Was macht den Reiz der Konzerte von Andy Lang aus? Ist es die ausgelassene, fröhliche, typisch irische Musik, in der man die Weite des Landes spürt? Ist es die angenehme, unaufdringliche, dunkle Stimme des Songpoeten, die jeden in seinen Bann zieht? Ist es das Zusammenspiel von Harfe, Geige (Theresa Rinderle), Gitarre (Gerd Rossner) und Schlagwerk (Volker Riess), das ein abgestimmtes, homogenes Klangbild zaubert? Ist es die Performance der Tänzerin Anne Devries, die gern mit dem Feuer spielt, die dieses Element beherrscht, selbst wenn sie ihm - wie beim Feuerschlucken - sehr nahe kommt?
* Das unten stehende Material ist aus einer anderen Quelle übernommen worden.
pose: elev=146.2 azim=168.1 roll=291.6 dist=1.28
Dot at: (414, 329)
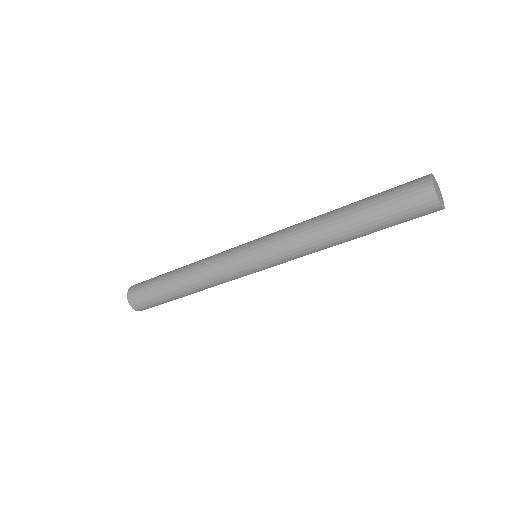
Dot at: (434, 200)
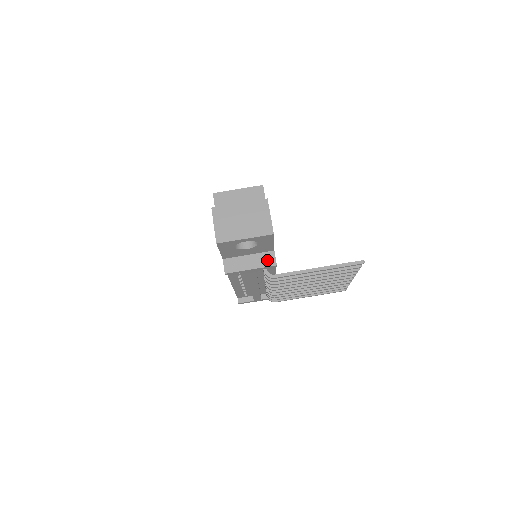
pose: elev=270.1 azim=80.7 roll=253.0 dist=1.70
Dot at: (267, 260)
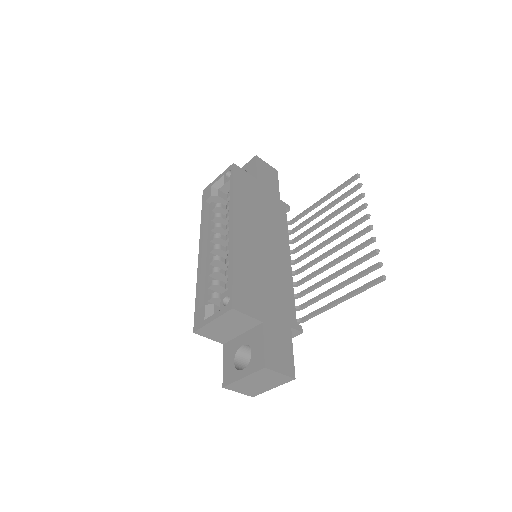
Dot at: occluded
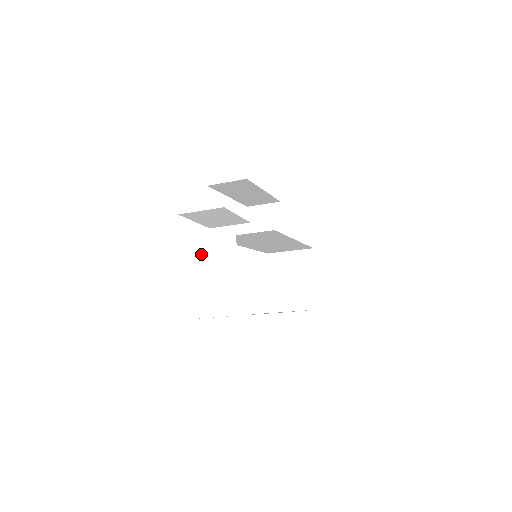
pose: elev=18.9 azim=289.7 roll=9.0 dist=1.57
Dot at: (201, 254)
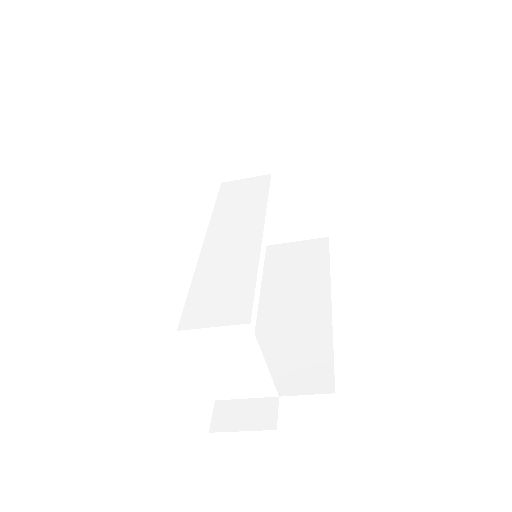
Dot at: (198, 344)
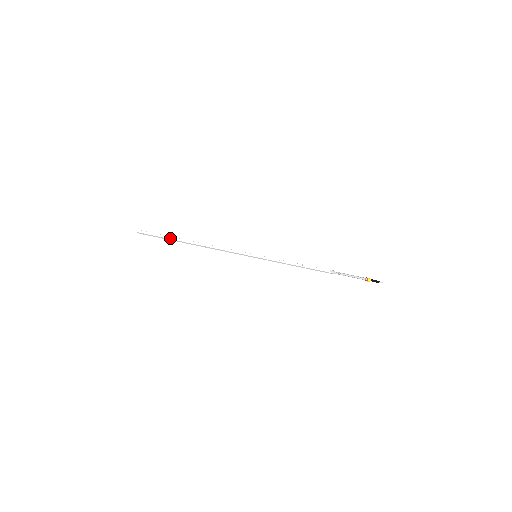
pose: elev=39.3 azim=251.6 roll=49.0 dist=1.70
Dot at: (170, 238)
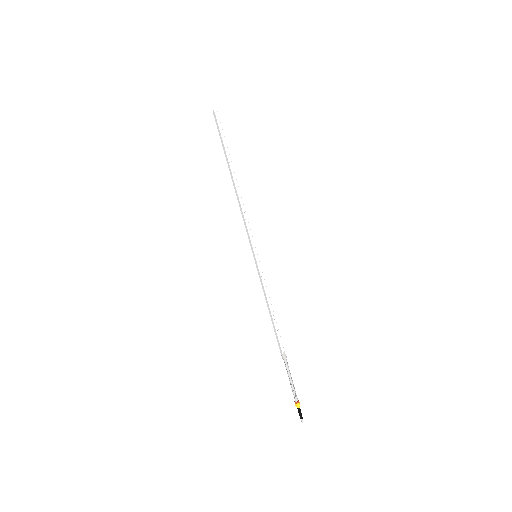
Dot at: (226, 149)
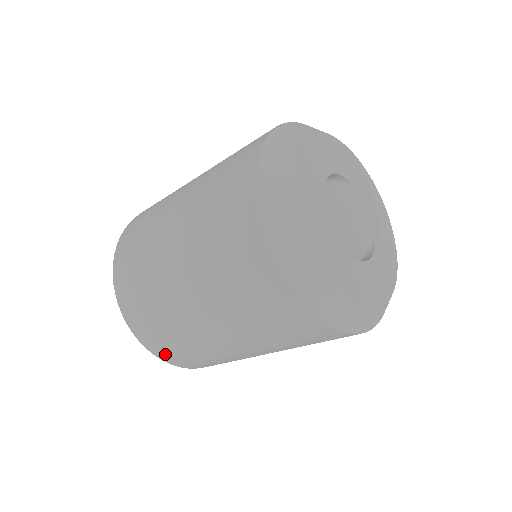
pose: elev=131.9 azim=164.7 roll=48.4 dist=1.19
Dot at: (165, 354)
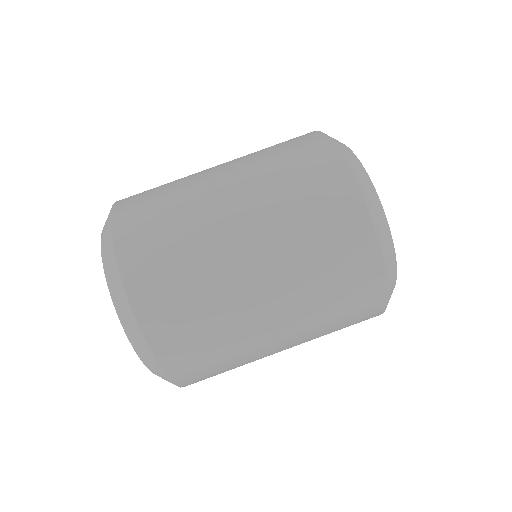
Dot at: (163, 334)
Es ist das Zusammenwirken all dieser Komponenten vor einer romantischen Kulisse, das diese Mystik von "spirit and fire" auf die Naturbühne zaubert. Gestern noch auf Pilgerreise in den schottischen "Highlands" Schottlands, heute auf dem "Mountain" Trebgasts, dem Wehlitzer Berg. Andy Lang braucht keine Anlaufzeit. Das Publikum geht sofort mit. Gleich zu seinem ersten Lied "My love is like a red, red Roses" schwebt Anne Devries, ganz in Rot gehüllt, über die Bühne. Einfühlsam moderiert Lang seine Lieder an, gibt Erklärungen zu den Hintergründen, wie beispielsweise zu "You are so beautiful to me", das er für seine Tochter Kira (persisch: Sonne) geschrieben hat, als sie eine Stunde jung war. "Heute ist sie fünf, und ein richtiger Feger."

Als er einen Tango ankündigt, fällt es ihm schwer, an der Harfe zu bleiben. "Als wir vor fast zweieinhalb Jahren auf der Luisenburg mein 1000. Konzert gefeiert haben, durfte ich zu diesem Lied mit Anne auf der Bühne tanzen", ist seine Erklärung.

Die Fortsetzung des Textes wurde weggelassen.